Phoebe Siegler first meets Charles Heist in a shabby trailer on the eastern edge of Los Angeles. She’s looking for her friend’s missing daughter, Arabella, and hires Heist to help. A laconic loner who keeps his pet opossum in a desk drawer, Heist intrigues the sarcastic and garrulous Phoebe. Reluctantly, he agrees to help. The unlikely pair navigate the enclaves of desert-dwelling vagabonds and find that Arabella is in serious trouble—caught in the middle of a violent standoff that only Heist, mysteriously, can end. Phoebe’s trip to the desert was always going to be strange, but it was never supposed to be dangerous. …

Jonathan Lethem’s first detective novel since Motherless Brooklyn, The Feral Detective is a singular achievement by one of our greatest writers. (From Ecco November 6)


Adam Nemmett, We Can Save Us All

From Booklist (starred review): “Nemett’s wondrously fresh novel positively bursts with charm, heart, and invention.”

Welcome to The Egg, an off-campus geodesic dome where David Fuffman and his crew of alienated Princeton students train for what might be the end of days: America is in a perpetual state of war, climate disasters create a global state of emergency, and scientists believe time itself may be collapsing.

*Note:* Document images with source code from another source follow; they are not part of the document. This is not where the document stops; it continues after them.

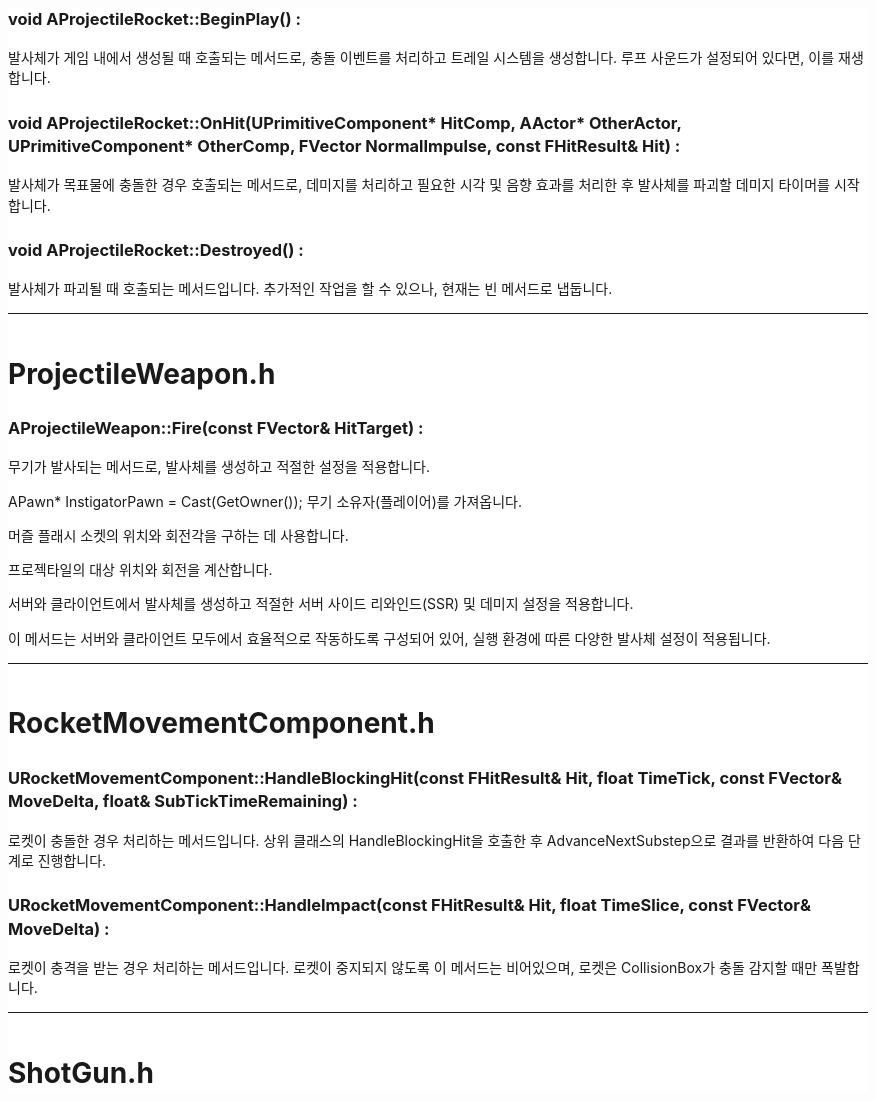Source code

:
### void AProjectileRocket::BeginPlay() : 
발사체가 게임 내에서 생성될 때 호출되는 메서드로, 충돌 이벤트를 처리하고 트레일 시스템을 생성합니다. 루프 사운드가 설정되어 있다면, 이를 재생합니다.


### void AProjectileRocket::OnHit(UPrimitiveComponent* HitComp, AActor* OtherActor, UPrimitiveComponent* OtherComp, FVector NormalImpulse, const FHitResult& Hit) : 
발사체가 목표물에 충돌한 경우 호출되는 메서드로, 데미지를 처리하고 필요한 시각 및 음향 효과를 처리한 후 발사체를 파괴할 데미지 타이머를 시작합니다.


### void AProjectileRocket::Destroyed() : 
발사체가 파괴될 때 호출되는 메서드입니다. 추가적인 작업을 할 수 있으나, 현재는 빈 메서드로 냅둡니다.

---

# ProjectileWeapon.h

### AProjectileWeapon::Fire(const FVector& HitTarget) : 
무기가 발사되는 메서드로, 발사체를 생성하고 적절한 설정을 적용합니다.

APawn* InstigatorPawn = Cast<APawn>(GetOwner()); 무기 소유자(플레이어)를 가져옵니다.

머즐 플래시 소켓의 위치와 회전각을 구하는 데 사용합니다.

프로젝타일의 대상 위치와 회전을 계산합니다.

서버와 클라이언트에서 발사체를 생성하고 적절한 서버 사이드 리와인드(SSR) 및 데미지 설정을 적용합니다.


이 메서드는 서버와 클라이언트 모두에서 효율적으로 작동하도록 구성되어 있어, 실행 환경에 따른 다양한 발사체 설정이 적용됩니다.
  
---
  
# RocketMovementComponent.h
  
### URocketMovementComponent::HandleBlockingHit(const FHitResult& Hit, float TimeTick, const FVector& MoveDelta, float& SubTickTimeRemaining) : 
로켓이 충돌한 경우 처리하는 메서드입니다. 상위 클래스의 HandleBlockingHit을 호출한 후 AdvanceNextSubstep으로 결과를 반환하여 다음 단계로 진행합니다.


### URocketMovementComponent::HandleImpact(const FHitResult& Hit, float TimeSlice, const FVector& MoveDelta) : 
로켓이 충격을 받는 경우 처리하는 메서드입니다. 로켓이 중지되지 않도록 이 메서드는 비어있으며, 로켓은 CollisionBox가 충돌 감지할 때만 폭발합니다.

---
  
# ShotGun.h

Funded by the charismatic Mathias Blue and fueled by performance enhancers and psychedelic drugs, a student revolution incubates at The Egg, inspired by the superheroes that dominate American culture. The arrival of Haley Roth—an impassioned heroine with a dark secret—propels David and Mathias to expand their movement across college campuses nationwide, inspiring a cult-like following. As the final superstorm arrives, they toe the line between good and evil, deliverance and demagogues, the damned and the saved.

In this sprawling, ambitious debut, Adam Nemett delves into contemporary life in all of its chaos and unknowing.  We Can Save Us All is a brave, ribald, and multi-layered examination of what may be the fundamental question of our time: just who is responsible for fixing all of this? (From Unnamed Press November 13)


Idra Novey, Those Who Knew

From Kirkus (starred review): “Novey’s writing is so singularly vibrant… Dreamy and jarring and exceedingly topical.”